> **Objective**
Print the records below word for word, beginning with their first line and stopping after the line that contains "Time read: **8:24**".

> **Records for processing**

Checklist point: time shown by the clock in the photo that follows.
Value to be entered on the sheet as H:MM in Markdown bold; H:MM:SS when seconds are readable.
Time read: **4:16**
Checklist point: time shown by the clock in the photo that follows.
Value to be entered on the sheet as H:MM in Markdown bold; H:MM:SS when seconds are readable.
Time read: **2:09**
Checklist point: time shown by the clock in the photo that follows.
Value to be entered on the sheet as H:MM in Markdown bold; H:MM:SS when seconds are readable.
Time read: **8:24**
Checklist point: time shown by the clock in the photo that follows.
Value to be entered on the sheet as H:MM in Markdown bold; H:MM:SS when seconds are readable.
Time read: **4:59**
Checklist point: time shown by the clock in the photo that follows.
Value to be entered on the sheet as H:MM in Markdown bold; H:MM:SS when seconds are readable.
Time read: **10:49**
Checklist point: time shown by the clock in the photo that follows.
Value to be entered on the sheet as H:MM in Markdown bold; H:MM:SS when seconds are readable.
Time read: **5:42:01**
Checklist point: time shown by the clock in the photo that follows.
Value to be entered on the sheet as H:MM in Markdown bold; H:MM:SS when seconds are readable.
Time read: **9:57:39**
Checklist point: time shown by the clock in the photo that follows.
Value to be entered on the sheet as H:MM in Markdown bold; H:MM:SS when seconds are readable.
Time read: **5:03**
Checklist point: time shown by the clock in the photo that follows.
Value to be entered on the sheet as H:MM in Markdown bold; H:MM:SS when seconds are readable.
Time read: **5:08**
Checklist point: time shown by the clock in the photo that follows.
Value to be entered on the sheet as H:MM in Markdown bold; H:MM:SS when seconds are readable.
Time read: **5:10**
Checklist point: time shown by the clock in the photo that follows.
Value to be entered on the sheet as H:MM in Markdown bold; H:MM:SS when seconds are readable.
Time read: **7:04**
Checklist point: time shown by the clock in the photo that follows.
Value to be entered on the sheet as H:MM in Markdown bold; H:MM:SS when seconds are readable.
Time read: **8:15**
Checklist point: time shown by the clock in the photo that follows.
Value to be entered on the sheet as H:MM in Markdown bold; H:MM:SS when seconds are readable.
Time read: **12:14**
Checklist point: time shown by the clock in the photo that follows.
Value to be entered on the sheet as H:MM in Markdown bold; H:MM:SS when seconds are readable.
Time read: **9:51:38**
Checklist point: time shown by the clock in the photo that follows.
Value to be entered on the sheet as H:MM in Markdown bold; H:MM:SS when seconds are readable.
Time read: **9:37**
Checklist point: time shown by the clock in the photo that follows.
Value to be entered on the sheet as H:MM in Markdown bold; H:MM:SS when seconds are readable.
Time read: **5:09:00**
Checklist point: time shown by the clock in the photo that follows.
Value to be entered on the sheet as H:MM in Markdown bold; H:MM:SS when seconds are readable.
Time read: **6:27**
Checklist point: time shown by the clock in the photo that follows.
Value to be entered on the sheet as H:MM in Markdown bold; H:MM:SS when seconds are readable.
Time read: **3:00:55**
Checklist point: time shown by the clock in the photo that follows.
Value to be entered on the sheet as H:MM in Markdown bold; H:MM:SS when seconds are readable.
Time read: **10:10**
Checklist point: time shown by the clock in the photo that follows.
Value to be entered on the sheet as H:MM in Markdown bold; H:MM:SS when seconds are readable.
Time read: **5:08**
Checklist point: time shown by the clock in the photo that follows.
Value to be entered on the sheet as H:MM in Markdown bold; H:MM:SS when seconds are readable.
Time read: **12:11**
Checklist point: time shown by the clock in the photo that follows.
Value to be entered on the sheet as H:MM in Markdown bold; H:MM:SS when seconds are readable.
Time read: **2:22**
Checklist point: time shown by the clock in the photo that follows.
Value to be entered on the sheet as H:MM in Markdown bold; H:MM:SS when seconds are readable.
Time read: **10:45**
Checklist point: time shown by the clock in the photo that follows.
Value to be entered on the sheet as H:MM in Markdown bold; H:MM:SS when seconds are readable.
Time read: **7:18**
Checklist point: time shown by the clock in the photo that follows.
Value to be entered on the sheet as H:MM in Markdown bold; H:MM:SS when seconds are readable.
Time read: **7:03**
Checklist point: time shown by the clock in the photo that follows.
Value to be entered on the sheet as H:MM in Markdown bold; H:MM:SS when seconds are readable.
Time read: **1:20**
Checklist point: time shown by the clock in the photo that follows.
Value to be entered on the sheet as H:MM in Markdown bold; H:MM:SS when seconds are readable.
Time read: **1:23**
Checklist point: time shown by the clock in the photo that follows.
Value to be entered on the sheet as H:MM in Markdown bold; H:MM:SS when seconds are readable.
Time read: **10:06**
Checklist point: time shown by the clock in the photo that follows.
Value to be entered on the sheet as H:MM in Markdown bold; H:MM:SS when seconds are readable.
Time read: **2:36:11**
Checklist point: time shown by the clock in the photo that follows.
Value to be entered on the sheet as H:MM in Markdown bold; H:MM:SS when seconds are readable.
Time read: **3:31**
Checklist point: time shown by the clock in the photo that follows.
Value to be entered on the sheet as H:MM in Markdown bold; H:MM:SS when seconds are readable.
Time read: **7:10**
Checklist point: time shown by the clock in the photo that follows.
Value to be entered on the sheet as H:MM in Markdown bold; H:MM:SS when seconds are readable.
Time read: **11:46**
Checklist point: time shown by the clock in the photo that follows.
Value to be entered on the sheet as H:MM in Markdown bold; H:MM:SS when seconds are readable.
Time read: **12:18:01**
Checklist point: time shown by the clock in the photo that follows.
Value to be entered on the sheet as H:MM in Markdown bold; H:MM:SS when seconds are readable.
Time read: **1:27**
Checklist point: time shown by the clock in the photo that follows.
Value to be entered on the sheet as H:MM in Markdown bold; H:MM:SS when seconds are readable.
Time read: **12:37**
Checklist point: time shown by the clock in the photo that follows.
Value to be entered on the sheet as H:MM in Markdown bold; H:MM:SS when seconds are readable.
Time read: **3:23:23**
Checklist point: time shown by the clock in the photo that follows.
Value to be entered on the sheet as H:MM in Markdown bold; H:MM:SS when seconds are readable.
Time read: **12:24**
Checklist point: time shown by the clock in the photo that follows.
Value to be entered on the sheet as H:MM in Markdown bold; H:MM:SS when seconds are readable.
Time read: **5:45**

> **Written reply**
Checklist point: time shown by the clock in the photo that follows.
Value to be entered on the sheet as H:MM in Markdown bold; H:MM:SS when seconds are readable.
Time read: **4:16**
Checklist point: time shown by the clock in the photo that follows.
Value to be entered on the sheet as H:MM in Markdown bold; H:MM:SS when seconds are readable.
Time read: **2:09**
Checklist point: time shown by the clock in the photo that follows.
Value to be entered on the sheet as H:MM in Markdown bold; H:MM:SS when seconds are readable.
Time read: **8:24**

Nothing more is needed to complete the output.